I had a friend in college who didn’t have color tv at his house and he watched The Wizard of Oz turn color in my presence. It was pretty cool to see his reaction. “SO THAT’S WHAT THEY MEANT BY A HORSE OF A DIFFERENT COLOR!”
It all becomes clear…
AFter school there was really only one channel with cartoons, so Ian and I watched together–smurfs, He-man, GI Joe, Bugs Bunny, whatever. In prime time, it was my parents, and we were banish-ed from the TV room rather early in the evening if they were watching something. I remember many evenings going to bed to the theme song of Hill STreet. Or MASH…
Oh you’re so young, Bridgett! Dean and I were shacking up when Hill Street Blues was on.
I can remember before television. We lived in Michigan’s Upper Peninsula on the Canadian border and we got our first channel, CBC, when I was two. I can vaguely remember watching Howdy Doody. It was the only channel until I was, hmm, maybe in about 2nd or 3rd grade. Then we had 2 channels until I was a teenager and cable came to town.
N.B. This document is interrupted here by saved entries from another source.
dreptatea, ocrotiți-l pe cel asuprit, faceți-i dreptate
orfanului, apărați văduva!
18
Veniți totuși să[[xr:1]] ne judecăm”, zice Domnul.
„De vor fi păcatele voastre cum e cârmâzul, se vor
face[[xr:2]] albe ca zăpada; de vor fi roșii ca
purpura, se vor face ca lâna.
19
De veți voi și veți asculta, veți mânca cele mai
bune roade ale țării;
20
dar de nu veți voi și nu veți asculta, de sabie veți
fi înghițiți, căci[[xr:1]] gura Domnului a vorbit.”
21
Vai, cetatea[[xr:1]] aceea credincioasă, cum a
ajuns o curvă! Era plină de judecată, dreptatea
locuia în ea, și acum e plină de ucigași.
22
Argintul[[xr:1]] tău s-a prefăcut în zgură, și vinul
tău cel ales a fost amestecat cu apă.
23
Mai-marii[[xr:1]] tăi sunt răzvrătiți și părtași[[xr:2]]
I don’t think we got Batman but I was a Lost in Space fan and still am. I own the DVDs. I have rarely watched TV in many years. I joke sometimes that I’m not even sure how to turn our vintage (1980s) Sony sets on.
My folks still only get one real channel in their lake house. My dad thinks he gets more than one though, and uses the remote to change from one fuzzy “station” to the next.
I didn’t watch TV until I came to the U.S. at fourteen. Maybe that’s why I’ve never watched it much, even these days with the infinite number of choices.